Beat butter in bowl of a heavy-duty mixer on Medium speed until creamy, scraping down sides of bowl once or twice. Gradually add sugar and continue beating until light in color. Scrape down sides of bowl. Beat in eggs and vanilla.
Reduce mixer speed to Low and add the flour mixture in three additions, alternating with two additions of milk. Scrape down bowl after each addition. Beat until smooth.
By hand, stir in the apple mixture. Spoon the batter into prepared pan, and spread evenly with a metal spatula.
Bake 45 to 60 minutes or until a toothpick inserted in center comes out clean. The apples should be fork-tender. Cool on wire cooling rack 15 minutes and remove cake from pan (see Baker’s Notes below).

Heat brown sugar and 1/4 cup butter in small saucepan over medium heat, bringing mixture to a boil while stirring constantly. Reduce heat to low and cook until butter is absorbed, about 1 minute. Remove from heat and add whipping cream and powdered sugar. Beat until smooth.
Drizzle glaze over cake, allowing some to run down the sides. Sprinkle with pecans.

BAKER’S NOTES: Spray the Bundt pan generously with nonstick cooking spray or grease with shortening and coat with flour. Make sure the ridges are coated so the cake will come out completely.
Use a metal spatula to release the center and loosen the sides of the cake from the pan. With the cake side up, gently shake the pan to loosen the bottom, rotating as you shake.
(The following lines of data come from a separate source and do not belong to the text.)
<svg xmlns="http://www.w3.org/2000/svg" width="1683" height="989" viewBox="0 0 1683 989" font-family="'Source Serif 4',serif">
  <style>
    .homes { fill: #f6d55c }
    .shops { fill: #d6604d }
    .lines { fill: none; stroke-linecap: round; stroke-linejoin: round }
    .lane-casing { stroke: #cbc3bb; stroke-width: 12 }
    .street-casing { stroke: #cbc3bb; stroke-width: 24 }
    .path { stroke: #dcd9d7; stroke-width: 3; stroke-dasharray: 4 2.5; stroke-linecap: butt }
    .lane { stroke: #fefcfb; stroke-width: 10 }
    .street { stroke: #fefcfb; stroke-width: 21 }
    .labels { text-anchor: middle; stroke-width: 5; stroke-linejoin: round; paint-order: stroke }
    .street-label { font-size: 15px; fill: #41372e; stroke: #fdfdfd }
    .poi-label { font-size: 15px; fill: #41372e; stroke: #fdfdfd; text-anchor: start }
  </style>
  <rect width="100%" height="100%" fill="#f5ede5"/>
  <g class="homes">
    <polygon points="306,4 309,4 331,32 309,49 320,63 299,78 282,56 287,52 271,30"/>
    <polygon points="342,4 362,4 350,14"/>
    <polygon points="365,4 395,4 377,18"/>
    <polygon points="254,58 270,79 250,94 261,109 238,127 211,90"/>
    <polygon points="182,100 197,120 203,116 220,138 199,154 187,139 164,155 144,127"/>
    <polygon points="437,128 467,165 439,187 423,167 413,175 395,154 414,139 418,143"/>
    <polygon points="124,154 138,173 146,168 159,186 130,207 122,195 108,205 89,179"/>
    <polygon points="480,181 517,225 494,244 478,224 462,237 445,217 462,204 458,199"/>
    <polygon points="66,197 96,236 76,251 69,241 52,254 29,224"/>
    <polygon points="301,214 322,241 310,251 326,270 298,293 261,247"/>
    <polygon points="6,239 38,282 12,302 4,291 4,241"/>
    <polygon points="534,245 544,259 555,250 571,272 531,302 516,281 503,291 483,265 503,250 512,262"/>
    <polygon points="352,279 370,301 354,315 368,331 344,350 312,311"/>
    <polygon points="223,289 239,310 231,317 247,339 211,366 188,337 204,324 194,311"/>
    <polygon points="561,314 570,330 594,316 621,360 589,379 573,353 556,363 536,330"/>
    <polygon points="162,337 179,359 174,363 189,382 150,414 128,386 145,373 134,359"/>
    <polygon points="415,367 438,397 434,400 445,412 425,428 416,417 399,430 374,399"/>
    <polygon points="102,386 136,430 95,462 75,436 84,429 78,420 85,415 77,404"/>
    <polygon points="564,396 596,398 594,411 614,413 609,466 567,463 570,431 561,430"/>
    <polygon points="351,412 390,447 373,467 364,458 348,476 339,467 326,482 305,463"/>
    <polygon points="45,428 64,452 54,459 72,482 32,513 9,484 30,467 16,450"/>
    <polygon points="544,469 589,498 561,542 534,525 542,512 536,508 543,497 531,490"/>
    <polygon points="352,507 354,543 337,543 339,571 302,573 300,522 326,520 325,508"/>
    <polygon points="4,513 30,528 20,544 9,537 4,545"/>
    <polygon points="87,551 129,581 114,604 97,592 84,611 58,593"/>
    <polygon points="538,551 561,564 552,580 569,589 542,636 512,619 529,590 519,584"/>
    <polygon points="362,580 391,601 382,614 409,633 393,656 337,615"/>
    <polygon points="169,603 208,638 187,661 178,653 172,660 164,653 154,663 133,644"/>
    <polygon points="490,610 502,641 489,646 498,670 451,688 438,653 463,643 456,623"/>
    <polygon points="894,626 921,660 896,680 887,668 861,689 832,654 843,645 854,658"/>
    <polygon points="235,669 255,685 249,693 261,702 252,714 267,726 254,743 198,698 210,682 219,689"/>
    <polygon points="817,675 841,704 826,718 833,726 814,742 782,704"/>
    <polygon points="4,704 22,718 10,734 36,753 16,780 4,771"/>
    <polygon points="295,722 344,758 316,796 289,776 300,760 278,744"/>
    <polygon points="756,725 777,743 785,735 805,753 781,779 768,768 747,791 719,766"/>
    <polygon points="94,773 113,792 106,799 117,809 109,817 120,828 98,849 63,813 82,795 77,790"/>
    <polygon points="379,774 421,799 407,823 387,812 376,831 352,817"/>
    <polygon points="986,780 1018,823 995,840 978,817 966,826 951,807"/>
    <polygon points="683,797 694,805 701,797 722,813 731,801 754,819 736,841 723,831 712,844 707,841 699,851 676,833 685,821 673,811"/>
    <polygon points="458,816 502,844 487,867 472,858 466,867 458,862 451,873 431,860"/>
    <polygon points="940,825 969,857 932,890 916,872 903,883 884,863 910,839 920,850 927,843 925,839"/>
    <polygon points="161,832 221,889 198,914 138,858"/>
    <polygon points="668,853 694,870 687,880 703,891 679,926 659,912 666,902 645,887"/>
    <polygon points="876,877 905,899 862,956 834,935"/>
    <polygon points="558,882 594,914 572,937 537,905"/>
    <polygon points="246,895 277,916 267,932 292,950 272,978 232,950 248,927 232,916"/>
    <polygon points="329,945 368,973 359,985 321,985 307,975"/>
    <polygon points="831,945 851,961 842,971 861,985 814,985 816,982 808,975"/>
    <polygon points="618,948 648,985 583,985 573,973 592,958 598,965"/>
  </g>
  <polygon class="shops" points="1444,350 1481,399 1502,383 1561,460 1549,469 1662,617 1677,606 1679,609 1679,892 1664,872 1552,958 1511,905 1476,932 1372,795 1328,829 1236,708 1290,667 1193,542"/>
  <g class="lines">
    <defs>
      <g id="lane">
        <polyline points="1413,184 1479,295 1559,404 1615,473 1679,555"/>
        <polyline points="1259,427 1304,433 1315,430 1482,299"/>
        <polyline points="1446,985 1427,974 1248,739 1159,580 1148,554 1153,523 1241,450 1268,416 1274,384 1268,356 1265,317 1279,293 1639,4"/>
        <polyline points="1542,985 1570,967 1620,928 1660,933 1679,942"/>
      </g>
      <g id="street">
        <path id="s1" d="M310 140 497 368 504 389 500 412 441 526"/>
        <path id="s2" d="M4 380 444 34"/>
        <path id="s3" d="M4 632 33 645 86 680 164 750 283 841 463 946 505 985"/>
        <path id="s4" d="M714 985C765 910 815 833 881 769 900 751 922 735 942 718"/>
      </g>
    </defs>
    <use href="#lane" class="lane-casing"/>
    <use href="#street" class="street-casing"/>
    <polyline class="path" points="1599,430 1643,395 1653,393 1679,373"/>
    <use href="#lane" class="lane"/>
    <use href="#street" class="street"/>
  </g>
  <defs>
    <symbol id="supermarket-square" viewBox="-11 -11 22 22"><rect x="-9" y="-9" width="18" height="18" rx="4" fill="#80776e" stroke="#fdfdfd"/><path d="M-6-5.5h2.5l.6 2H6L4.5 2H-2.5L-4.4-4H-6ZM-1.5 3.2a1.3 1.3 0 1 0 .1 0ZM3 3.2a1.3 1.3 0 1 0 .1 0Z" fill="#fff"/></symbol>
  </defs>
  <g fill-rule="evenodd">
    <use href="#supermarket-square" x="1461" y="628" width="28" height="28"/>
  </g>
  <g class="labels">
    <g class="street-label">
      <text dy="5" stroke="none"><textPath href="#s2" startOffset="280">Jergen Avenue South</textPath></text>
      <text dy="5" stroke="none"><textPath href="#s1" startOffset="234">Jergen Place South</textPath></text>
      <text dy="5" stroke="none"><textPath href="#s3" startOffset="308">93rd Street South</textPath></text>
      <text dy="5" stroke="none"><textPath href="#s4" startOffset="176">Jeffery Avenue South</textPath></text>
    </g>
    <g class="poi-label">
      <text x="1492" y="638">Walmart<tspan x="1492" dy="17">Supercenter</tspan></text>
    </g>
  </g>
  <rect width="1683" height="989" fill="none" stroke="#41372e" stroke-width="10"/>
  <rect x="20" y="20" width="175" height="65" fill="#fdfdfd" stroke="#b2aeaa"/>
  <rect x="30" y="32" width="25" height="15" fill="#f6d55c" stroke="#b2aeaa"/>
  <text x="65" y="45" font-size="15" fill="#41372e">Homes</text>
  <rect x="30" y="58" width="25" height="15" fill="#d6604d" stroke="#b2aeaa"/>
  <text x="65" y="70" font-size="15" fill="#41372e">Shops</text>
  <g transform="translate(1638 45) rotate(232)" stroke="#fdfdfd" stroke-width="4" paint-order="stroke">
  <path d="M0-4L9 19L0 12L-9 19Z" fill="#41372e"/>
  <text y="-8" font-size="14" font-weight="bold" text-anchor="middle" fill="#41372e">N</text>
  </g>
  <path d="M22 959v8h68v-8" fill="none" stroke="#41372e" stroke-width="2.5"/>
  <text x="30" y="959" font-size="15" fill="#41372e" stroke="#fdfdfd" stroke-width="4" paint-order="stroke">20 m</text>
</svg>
Carefully remove the cake from the pan by inverting it onto a cooling rack.
Because the glaze is cooked, it sets up quickly. As soon as it is smooth, drizzle it over the cake.
SECRETS TO SUCCESS: Use an electric knife or a serrated knife for easier slicing.
Place a piece of waxed paper or a cookie sheet under the cooling rack for easy clean-up after glazing.